--- Data extract ---

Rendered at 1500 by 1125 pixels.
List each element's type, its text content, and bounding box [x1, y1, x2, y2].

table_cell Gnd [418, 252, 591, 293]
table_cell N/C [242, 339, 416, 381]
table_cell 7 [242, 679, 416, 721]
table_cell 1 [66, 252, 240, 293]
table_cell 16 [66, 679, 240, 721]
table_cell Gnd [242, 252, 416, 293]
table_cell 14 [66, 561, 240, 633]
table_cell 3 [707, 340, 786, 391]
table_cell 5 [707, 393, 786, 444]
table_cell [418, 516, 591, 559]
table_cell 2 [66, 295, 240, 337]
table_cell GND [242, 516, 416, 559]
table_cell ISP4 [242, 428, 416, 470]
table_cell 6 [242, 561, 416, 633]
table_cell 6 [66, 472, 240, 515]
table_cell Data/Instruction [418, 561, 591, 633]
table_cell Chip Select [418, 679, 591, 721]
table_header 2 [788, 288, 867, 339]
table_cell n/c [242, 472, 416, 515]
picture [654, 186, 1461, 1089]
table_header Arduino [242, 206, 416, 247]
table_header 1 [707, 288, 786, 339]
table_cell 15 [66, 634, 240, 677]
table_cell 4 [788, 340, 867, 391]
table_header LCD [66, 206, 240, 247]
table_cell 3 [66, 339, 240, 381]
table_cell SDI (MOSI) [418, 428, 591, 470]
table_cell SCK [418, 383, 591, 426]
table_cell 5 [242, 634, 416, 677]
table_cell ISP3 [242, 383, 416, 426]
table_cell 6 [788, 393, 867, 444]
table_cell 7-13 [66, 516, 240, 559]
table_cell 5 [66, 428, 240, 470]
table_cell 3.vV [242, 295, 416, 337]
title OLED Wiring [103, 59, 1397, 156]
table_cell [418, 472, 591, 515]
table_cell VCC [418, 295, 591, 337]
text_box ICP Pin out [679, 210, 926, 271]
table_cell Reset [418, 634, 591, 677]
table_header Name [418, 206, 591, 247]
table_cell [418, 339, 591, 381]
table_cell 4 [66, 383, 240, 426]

---

• [About this exercise]: In your answer, repeat each of the records exactly.

• [Response area]:
Rendered at 1500 by 1125 pixels.
List each element's type, its text content, and bounding box [x1, y1, x2, y2].

table_cell Gnd [418, 252, 591, 293]
table_cell N/C [242, 339, 416, 381]
table_cell 7 [242, 679, 416, 721]
table_cell 1 [66, 252, 240, 293]
table_cell 16 [66, 679, 240, 721]
table_cell Gnd [242, 252, 416, 293]
table_cell 14 [66, 561, 240, 633]
table_cell 3 [707, 340, 786, 391]
table_cell 5 [707, 393, 786, 444]
table_cell [418, 516, 591, 559]
table_cell 2 [66, 295, 240, 337]
table_cell GND [242, 516, 416, 559]
table_cell ISP4 [242, 428, 416, 470]
table_cell 6 [242, 561, 416, 633]
table_cell 6 [66, 472, 240, 515]
table_cell Data/Instruction [418, 561, 591, 633]
table_cell Chip Select [418, 679, 591, 721]
table_header 2 [788, 288, 867, 339]
table_cell n/c [242, 472, 416, 515]
picture [654, 186, 1461, 1089]
table_header Arduino [242, 206, 416, 247]
table_header 1 [707, 288, 786, 339]
table_cell 15 [66, 634, 240, 677]
table_cell 4 [788, 340, 867, 391]
table_header LCD [66, 206, 240, 247]
table_cell 3 [66, 339, 240, 381]
table_cell SDI (MOSI) [418, 428, 591, 470]
table_cell SCK [418, 383, 591, 426]
table_cell 5 [242, 634, 416, 677]
table_cell ISP3 [242, 383, 416, 426]
table_cell 6 [788, 393, 867, 444]
table_cell 7-13 [66, 516, 240, 559]
table_cell 5 [66, 428, 240, 470]
table_cell 3.vV [242, 295, 416, 337]
title OLED Wiring [103, 59, 1397, 156]
table_cell [418, 472, 591, 515]
table_cell VCC [418, 295, 591, 337]
text_box ICP Pin out [679, 210, 926, 271]
table_cell Reset [418, 634, 591, 677]
table_header Name [418, 206, 591, 247]
table_cell [418, 339, 591, 381]
table_cell 4 [66, 383, 240, 426]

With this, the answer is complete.